In the aftermath of the Soviet Union's collapse, Anarbek Tashtanaliev singlehandedly supports his small village in Kyrgyzstan, despite struggles at his cheese factory and a ruthless blackmailer. In the canyons of Arizona, Adam Dale's basketball prowess represents the hope of his entire Apache tribe, but his personal life is filled with poverty and the struggle to break free from his tyrannical tribal councilman father. In Turkey, American Jeff Hartig works as a refugee resettlement officer—until Anarbek and Adam, men he knew during his stint as an aid worker, suddenly reappear in his life.
Sharing a small apartment in the magical, sprawling city of Istanbul, the three men form an unlikely bond, filled with confusion, compassion, hope, and friendship. But when tragedy strikes the city, each will have to examine his own journey and his capacity to endure.

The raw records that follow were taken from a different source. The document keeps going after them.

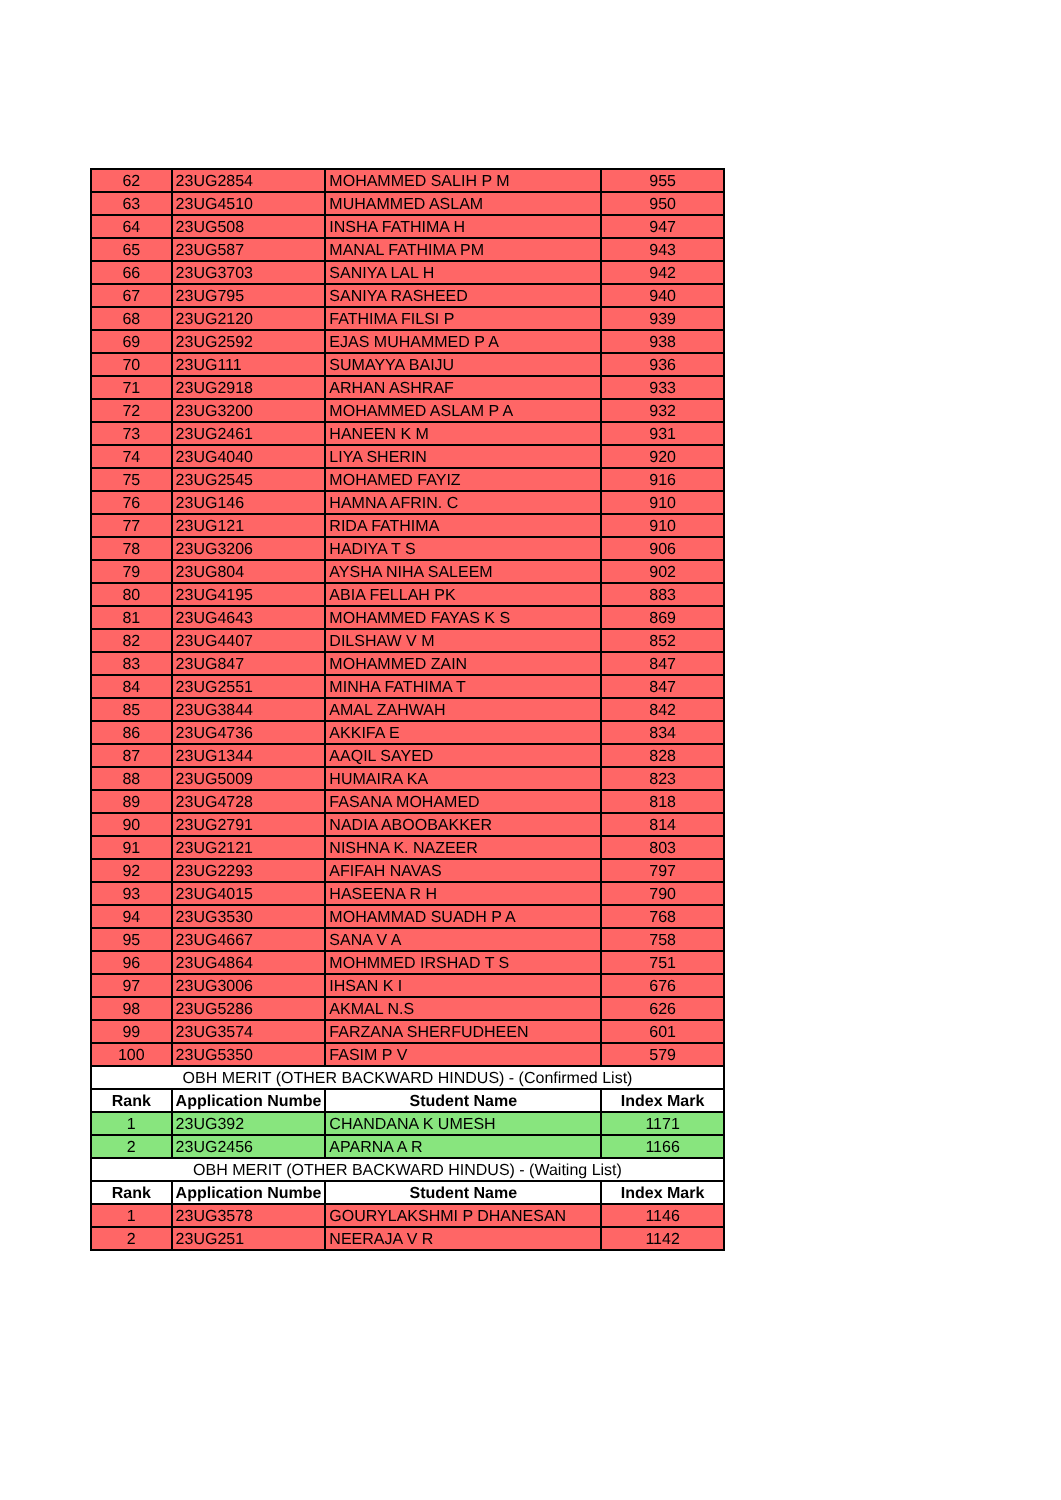| 62 | 23UG2854 | MOHAMMED SALIH P M | 955 |
| 63 | 23UG4510 | MUHAMMED ASLAM | 950 |
| 64 | 23UG508 | INSHA FATHIMA H | 947 |
| 65 | 23UG587 | MANAL FATHIMA PM | 943 |
| 66 | 23UG3703 | SANIYA LAL H | 942 |
| 67 | 23UG795 | SANIYA RASHEED | 940 |
| 68 | 23UG2120 | FATHIMA FILSI P | 939 |
| 69 | 23UG2592 | EJAS MUHAMMED P A | 938 |
| 70 | 23UG111 | SUMAYYA BAIJU | 936 |
| 71 | 23UG2918 | ARHAN ASHRAF | 933 |
| 72 | 23UG3200 | MOHAMMED ASLAM P A | 932 |
| 73 | 23UG2461 | HANEEN K M | 931 |
| 74 | 23UG4040 | LIYA SHERIN | 920 |
| 75 | 23UG2545 | MOHAMED FAYIZ | 916 |
| 76 | 23UG146 | HAMNA AFRIN. C | 910 |
| 77 | 23UG121 | RIDA FATHIMA | 910 |
| 78 | 23UG3206 | HADIYA T S | 906 |
| 79 | 23UG804 | AYSHA NIHA SALEEM | 902 |
| 80 | 23UG4195 | ABIA FELLAH PK | 883 |
| 81 | 23UG4643 | MOHAMMED FAYAS K S | 869 |
| 82 | 23UG4407 | DILSHAW V M | 852 |
| 83 | 23UG847 | MOHAMMED ZAIN | 847 |
| 84 | 23UG2551 | MINHA FATHIMA T | 847 |
| 85 | 23UG3844 | AMAL ZAHWAH | 842 |
| 86 | 23UG4736 | AKKIFA E | 834 |
| 87 | 23UG1344 | AAQIL SAYED | 828 |
| 88 | 23UG5009 | HUMAIRA KA | 823 |
| 89 | 23UG4728 | FASANA MOHAMED | 818 |
| 90 | 23UG2791 | NADIA ABOOBAKKER | 814 |
| 91 | 23UG2121 | NISHNA K. NAZEER | 803 |
| 92 | 23UG2293 | AFIFAH NAVAS | 797 |
| 93 | 23UG4015 | HASEENA R H | 790 |
| 94 | 23UG3530 | MOHAMMAD SUADH P A | 768 |
| 95 | 23UG4667 | SANA V A | 758 |
| 96 | 23UG4864 | MOHMMED IRSHAD T S | 751 |
| 97 | 23UG3006 | IHSAN K I | 676 |
| 98 | 23UG5286 | AKMAL N.S | 626 |
| 99 | 23UG3574 | FARZANA SHERFUDHEEN | 601 |
| 100 | 23UG5350 | FASIM P V | 579 |
| OBH MERIT (OTHER BACKWARD HINDUS) - (Confirmed List) | | | |
| Rank | Application Numbe | Student Name | Index Mark |
| 1 | 23UG392 | CHANDANA K UMESH | 1171 |
| 2 | 23UG2456 | APARNA A R | 1166 |
| OBH MERIT (OTHER BACKWARD HINDUS) - (Waiting List) | | | |
| Rank | Application Numbe | Student Name | Index Mark |
| 1 | 23UG3578 | GOURYLAKSHMI P DHANESAN | 1146 |
| 2 | 23UG251 | NEERAJA V R | 1142 |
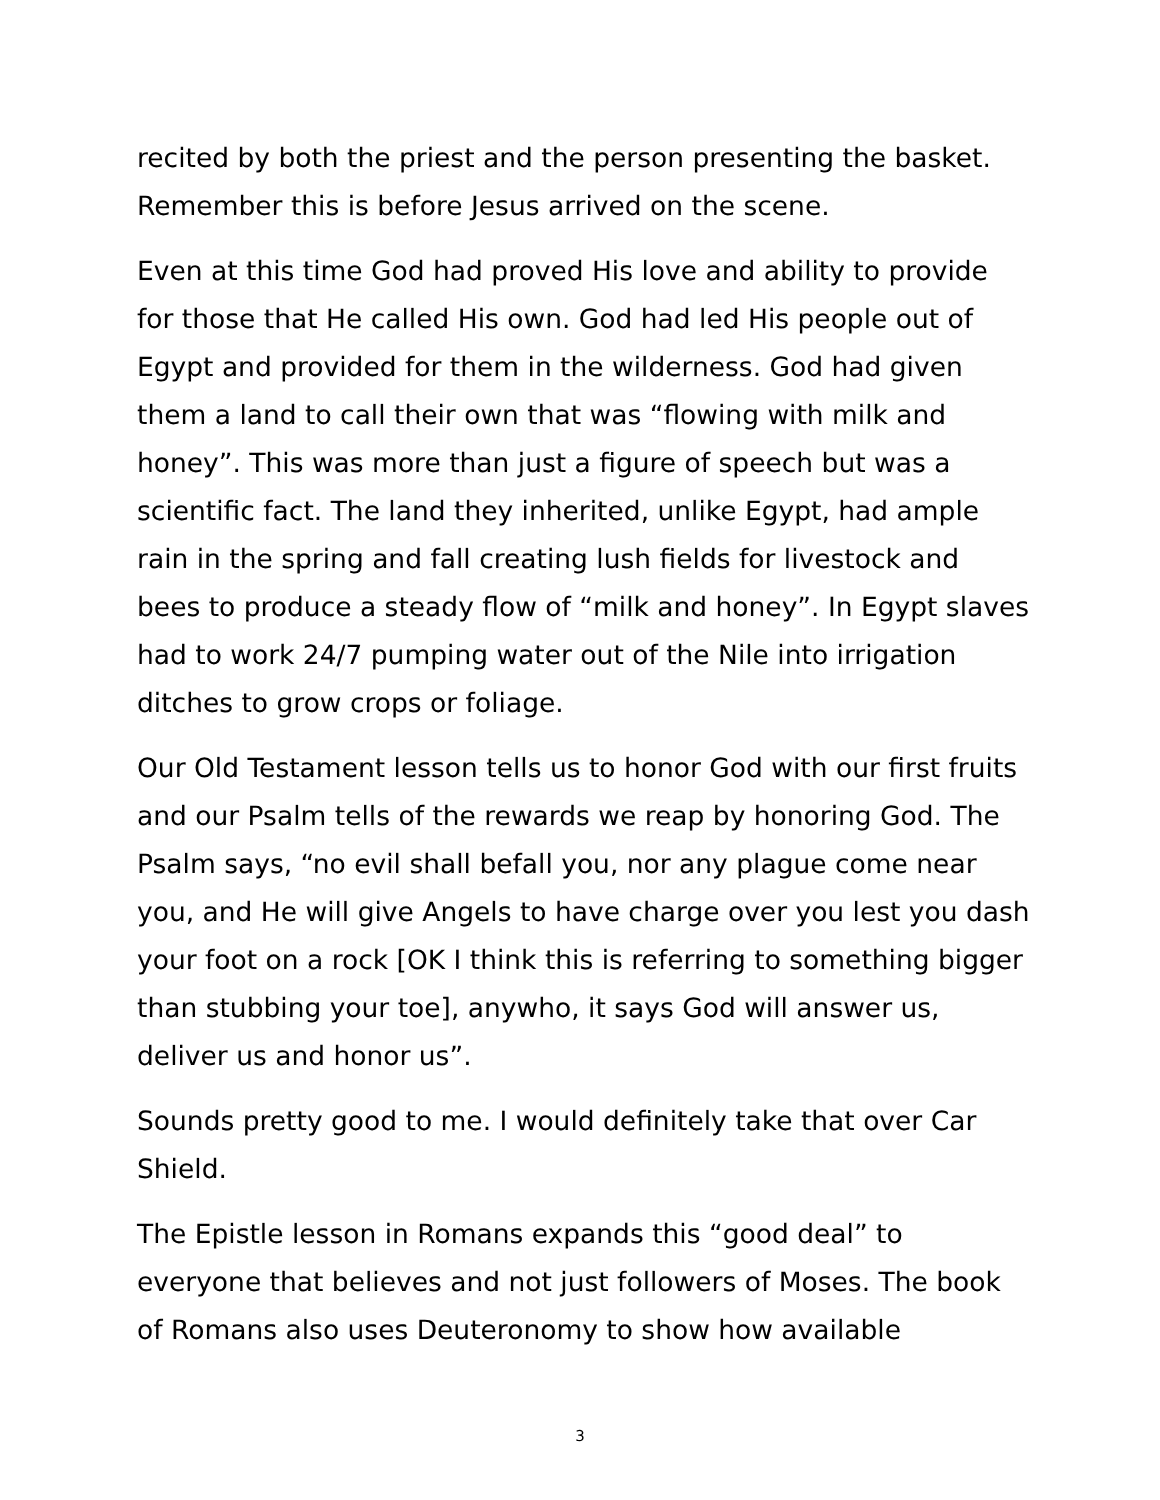recited by both the priest and the person presenting the basket. Remember this is before Jesus arrived on the scene.
Even at this time God had proved His love and ability to provide for those that He called His own. God had led His people out of Egypt and provided for them in the wilderness. God had given them a land to call their own that was “flowing with milk and honey”. This was more than just a figure of speech but was a scientific fact. The land they inherited, unlike Egypt, had ample rain in the spring and fall creating lush fields for livestock and bees to produce a steady flow of “milk and honey”. In Egypt slaves had to work 24/7 pumping water out of the Nile into irrigation ditches to grow crops or foliage.
Our Old Testament lesson tells us to honor God with our first fruits and our Psalm tells of the rewards we reap by honoring God. The Psalm says, “no evil shall befall you, nor any plague come near you, and He will give Angels to have charge over you lest you dash your foot on a rock [OK I think this is referring to something bigger than stubbing your toe], anywho, it says God will answer us, deliver us and honor us”.
Sounds pretty good to me. I would definitely take that over Car Shield.
The Epistle lesson in Romans expands this “good deal” to everyone that believes and not just followers of Moses. The book of Romans also uses Deuteronomy to show how available
3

Hailed as "journalistic, humane, and heart-wrenching" by the New York Times Book Review, This Is Not Civilization is "an ambitious, bighearted debut . . . intelligent, earnest, and highly readable" (Kirkus Reviews).
PUBLISHERS WEEKLY
Ah, the happy days of the 1990s, when Americans could travel abroad fearing only natural disasters and imperfect plumbing. This rollicking first novel brings readers to some unusual locales--post-Soviet Kyrgyzstan, an Apache reservation, earthquake-shattered Istanbul--to tell the story of Jeff Hartig, a young man who travels the world but can't leave behind his own shortcomings. After an unhappy time running a teen center in the Apache town of Red Cliff, Ariz., recent college graduate Jeff hitches up with the Peace Corps, landing at an even more remote destination--the Kyrgyz village of Kyzyl Adyr-Kirovka, deep in the steppes of Central Asia. The village's one asset is a defunct cheese factory funded by government subsidies, run by the ebullient, generous Anarbek Tashtanaliev, who takes it upon himself to help Jeff experience the overwhelming wonders of Kyrgyz hospitality. Anarbek also has a beautiful, English-speaking daughter named Nazira, who understands more clearly than her fellow villagers how little one American visitor can accomplish for them. Ashamed of his own ineffectualness, Jeff flees Kyrgyzstan, leaving behind one lasting impression--a pregnant Nazira. He next alights in Istanbul, where he settles once again into expatriate life, until Anarbek, Nazira and his young Apache friend Adam appear, asking Jeff to make good on all his promises of assistance. Then the 1999 earthquake hits, in a harrowing sequence that envelops the entire mismatched group and plunges Istanbul straight back into the uncivilized world. Rosenberg's ability to illustrate these oddball settings--based on his own time in the Peace Corps and elsewhere--is pitch perfect, a vibrant mix of the serious and the absurd. With Jeff, he puts a brilliant new spin on a compelling type: the Well-Meaning American.